Yol emniyetini temin edip, tüccarın mallarını koruyan ve şehir dışında durarak, Müslüman tüccardan ticaret malının zekatını, Müslüman olmayandan ise, gümrük denilen vergiyi toplayan ve İslam devletince tayin olunan memur.
Aşir, Müslümanlardan % 2,5, zımmilerden % 5, harbilerden ise mütekabiliyet esasına göre alırdı. Şayet harbilerin ne kadar aldığı bilinmiyorsa % 10 alırdı.
İslam tarihinde, aşir tayini ve gümrük vergisi alınması ilk defa hazret-i Ömer zamanında oldu.Ziyad bin Hudayr anlatır: "Halife hazret-i Ömer'in öşür almak için tayin ettiği şahıslardan biri de bendim. Şehir dışında durarak tüccarın bana gösterdiği mallardan, Müslümanlardan kırkta bir, zımmiden yirmide bir, harbiden de onda bir alırdım."

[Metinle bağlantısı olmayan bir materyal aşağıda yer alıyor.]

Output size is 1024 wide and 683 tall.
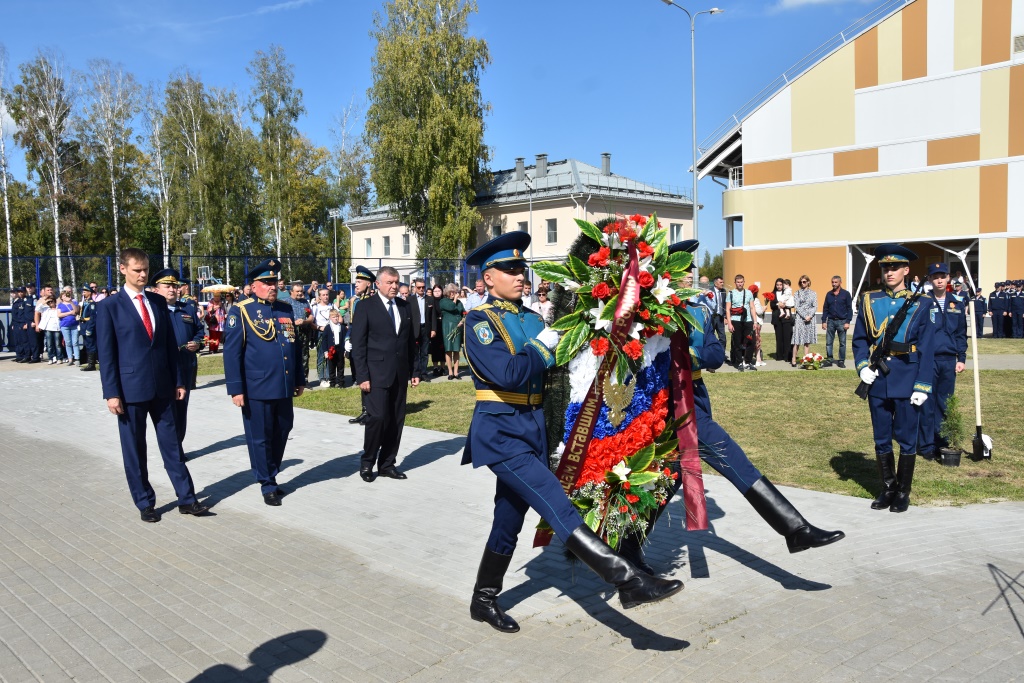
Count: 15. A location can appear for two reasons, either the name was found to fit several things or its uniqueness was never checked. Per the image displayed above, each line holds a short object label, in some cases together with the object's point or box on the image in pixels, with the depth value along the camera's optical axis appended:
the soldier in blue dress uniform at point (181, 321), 9.01
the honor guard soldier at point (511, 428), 4.16
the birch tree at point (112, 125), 47.66
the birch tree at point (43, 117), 43.97
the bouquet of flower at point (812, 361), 17.09
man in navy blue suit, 6.68
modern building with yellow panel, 33.91
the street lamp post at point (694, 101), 29.66
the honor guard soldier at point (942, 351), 6.85
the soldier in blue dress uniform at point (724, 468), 4.59
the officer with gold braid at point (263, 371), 7.42
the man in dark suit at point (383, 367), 8.27
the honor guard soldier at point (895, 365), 6.54
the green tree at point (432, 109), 45.41
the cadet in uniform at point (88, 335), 18.52
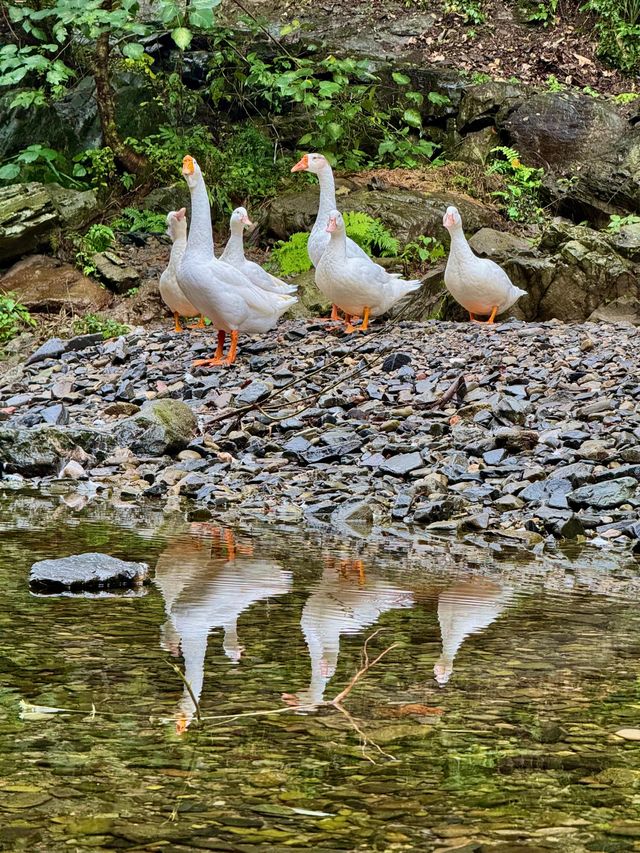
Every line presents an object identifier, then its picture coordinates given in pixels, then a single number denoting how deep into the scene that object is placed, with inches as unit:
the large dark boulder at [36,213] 516.5
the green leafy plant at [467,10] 707.4
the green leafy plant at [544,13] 708.0
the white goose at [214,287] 349.7
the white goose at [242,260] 401.4
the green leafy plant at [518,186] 599.8
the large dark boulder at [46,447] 279.6
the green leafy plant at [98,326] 463.2
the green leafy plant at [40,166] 560.7
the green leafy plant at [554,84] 652.1
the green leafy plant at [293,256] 501.0
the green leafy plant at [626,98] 647.1
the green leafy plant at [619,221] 539.8
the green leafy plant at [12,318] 471.2
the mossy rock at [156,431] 281.1
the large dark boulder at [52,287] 500.1
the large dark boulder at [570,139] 599.2
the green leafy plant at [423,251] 519.5
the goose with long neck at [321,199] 424.2
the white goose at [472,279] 394.9
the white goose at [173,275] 419.2
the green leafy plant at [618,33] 692.7
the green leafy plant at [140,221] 552.1
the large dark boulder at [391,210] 535.8
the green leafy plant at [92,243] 526.6
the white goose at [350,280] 384.5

Hür, Müslüman ve muktedir olma şartlarını taşıyan aşirin Müslüman tüccardan aldığı, ticaret malı zekatıdır. Aşirlerle zekat toplanması, Müslüman tüccarın bu ibadeti yapmasına yardımcı olmak içindir. Aşirler, İslam devletinde yaşayan zımmi (gayri müslim vatandaş) ve harbi (İslam hükumetinden izin alarak Müslüman memleketine giren) tüccarın, her çeşit ticaret malından da vergi alırlar. Zımmiden alınan verginin adı cizyedir. Harbiden alınan ise, gümrük vergisi durumundadır. Her ikisi de, cizyenin sarf edildiği yerlere sarf edilir.
Aşirlik şartlarını taşıyanın, Müslüman ve zımmi tüccarın elinde bulunan maldan öşür alabilmesi için; zekat nisabını (ölçüsünü) doldurması, üzerinden bir sene geçmesi, ticaret için olması ve tüccarın kendi malı olması şartı vardır. Bu şartlardan biri eksik olursa, o maldan bir şey alınmaz.

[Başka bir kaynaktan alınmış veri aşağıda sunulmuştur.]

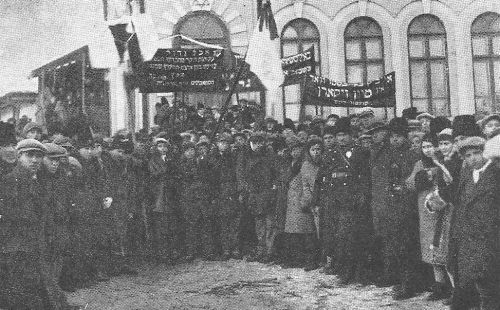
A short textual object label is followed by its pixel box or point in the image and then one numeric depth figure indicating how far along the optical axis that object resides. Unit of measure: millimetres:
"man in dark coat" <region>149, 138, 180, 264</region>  9414
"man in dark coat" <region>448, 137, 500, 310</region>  5066
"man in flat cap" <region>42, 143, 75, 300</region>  6660
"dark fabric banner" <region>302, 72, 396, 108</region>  12078
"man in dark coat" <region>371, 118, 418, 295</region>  6680
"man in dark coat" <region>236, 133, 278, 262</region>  9219
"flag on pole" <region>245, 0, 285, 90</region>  10266
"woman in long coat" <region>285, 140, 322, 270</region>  8500
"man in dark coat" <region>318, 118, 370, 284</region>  7496
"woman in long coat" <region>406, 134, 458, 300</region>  6074
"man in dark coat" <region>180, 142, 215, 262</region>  9516
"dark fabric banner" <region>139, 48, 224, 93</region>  10641
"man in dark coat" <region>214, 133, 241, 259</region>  9539
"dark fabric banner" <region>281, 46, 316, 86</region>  12102
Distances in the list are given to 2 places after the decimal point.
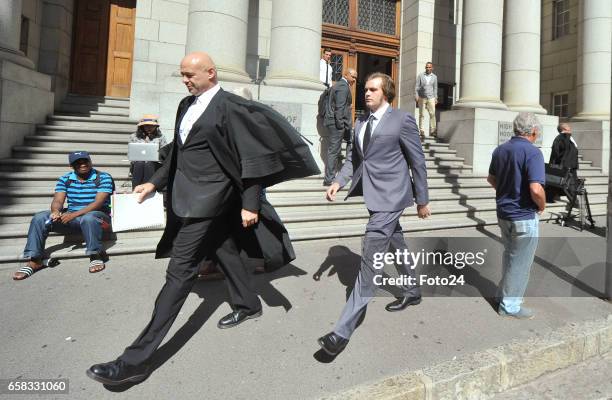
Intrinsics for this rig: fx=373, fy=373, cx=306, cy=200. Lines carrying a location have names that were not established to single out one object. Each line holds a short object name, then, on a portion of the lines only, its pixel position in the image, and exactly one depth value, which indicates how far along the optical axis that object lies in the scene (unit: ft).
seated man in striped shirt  13.78
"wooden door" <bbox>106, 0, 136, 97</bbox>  31.50
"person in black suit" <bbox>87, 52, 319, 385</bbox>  8.00
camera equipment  23.11
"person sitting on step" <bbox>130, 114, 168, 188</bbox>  16.96
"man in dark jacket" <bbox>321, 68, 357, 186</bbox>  22.45
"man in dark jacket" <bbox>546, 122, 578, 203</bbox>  24.89
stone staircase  15.97
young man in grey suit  9.60
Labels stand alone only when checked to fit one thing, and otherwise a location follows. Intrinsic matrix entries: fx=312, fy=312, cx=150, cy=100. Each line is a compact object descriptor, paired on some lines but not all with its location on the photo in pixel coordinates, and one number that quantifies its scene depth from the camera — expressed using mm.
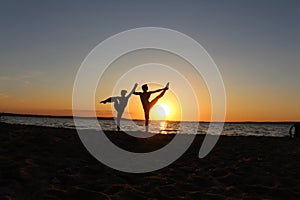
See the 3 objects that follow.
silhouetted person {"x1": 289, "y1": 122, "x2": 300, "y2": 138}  21312
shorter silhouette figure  15750
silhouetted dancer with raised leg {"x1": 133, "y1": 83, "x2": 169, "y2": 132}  14555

Borcu, mevcut malından çok olandan da bir şey alınmaz. Yalnız harbi tüccarın durumu böyle değildir. Onun borcunun çok olması veya elindeki malın kendisine aid olup olmamasına bakılmaz. Gümrük vergisi alınır. Çünkü bu vergi, ondan himaye edilmesine karşılık alınır. Ayrıca harbinin İslam memleketine ilk geldiğinde malı üzerinden bir sene geçmesi şartı da yoktur. Ancak bir sene içinde iki defa vergi alınmaz.

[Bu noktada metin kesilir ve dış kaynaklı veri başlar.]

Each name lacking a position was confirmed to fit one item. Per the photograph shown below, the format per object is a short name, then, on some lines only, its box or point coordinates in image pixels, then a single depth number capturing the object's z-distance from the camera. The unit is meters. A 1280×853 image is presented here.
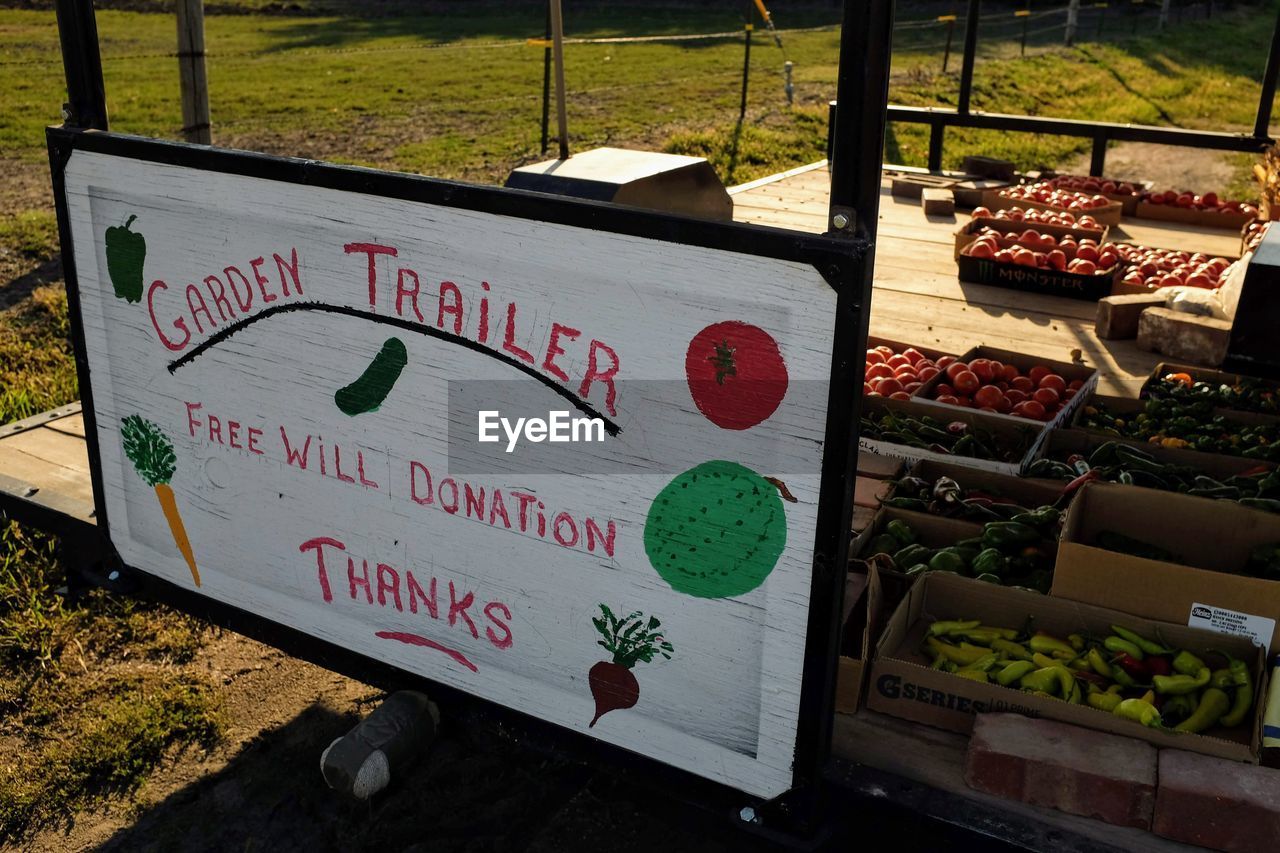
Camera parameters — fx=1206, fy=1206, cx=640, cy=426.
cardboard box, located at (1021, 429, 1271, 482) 3.68
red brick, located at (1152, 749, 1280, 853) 2.17
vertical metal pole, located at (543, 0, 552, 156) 12.59
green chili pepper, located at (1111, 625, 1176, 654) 2.69
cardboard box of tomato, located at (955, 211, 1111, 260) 6.70
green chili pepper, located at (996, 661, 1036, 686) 2.64
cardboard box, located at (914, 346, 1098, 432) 4.14
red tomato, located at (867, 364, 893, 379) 4.76
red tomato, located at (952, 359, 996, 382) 4.62
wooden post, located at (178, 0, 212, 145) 6.50
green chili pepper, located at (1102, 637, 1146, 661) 2.69
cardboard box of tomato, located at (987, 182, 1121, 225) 7.50
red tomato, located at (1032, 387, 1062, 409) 4.42
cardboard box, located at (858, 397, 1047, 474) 3.73
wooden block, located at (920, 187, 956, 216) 8.04
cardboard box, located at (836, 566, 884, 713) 2.58
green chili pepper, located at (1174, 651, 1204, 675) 2.64
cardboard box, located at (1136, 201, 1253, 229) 7.77
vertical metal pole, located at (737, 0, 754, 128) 15.15
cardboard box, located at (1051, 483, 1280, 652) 2.66
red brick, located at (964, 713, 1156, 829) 2.23
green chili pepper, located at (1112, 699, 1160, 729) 2.41
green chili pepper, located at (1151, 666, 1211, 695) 2.57
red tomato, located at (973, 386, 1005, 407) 4.36
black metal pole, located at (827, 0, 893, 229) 1.82
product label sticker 2.66
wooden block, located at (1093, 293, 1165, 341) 5.37
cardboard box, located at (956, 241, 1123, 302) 6.09
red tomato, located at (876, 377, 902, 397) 4.60
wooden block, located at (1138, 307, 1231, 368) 5.01
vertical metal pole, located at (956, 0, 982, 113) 8.29
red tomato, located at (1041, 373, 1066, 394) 4.55
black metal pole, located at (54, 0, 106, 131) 2.81
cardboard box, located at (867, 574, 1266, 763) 2.42
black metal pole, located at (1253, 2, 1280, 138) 7.16
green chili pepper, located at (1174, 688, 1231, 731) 2.54
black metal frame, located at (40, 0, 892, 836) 1.88
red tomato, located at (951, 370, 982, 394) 4.51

Müslüman ve zımmi tüccar, aşire elinde bulunan mal için; "Ben ticarete niyet etmedim, bu benim değildir, o emanettir." yahut "Ortak maldır, ben sadece bu malın bekçisiyim. Bu malın zekatını bulunduğum yerden çıkmadan fakirlere dağıttım." derse, yemin etmesi ile sözü kabul edilir. Bütün bu durumlarda tüccarın sözü, beraat makbuzu göstermeden, sadece yemin etmesiyle kabul edilir.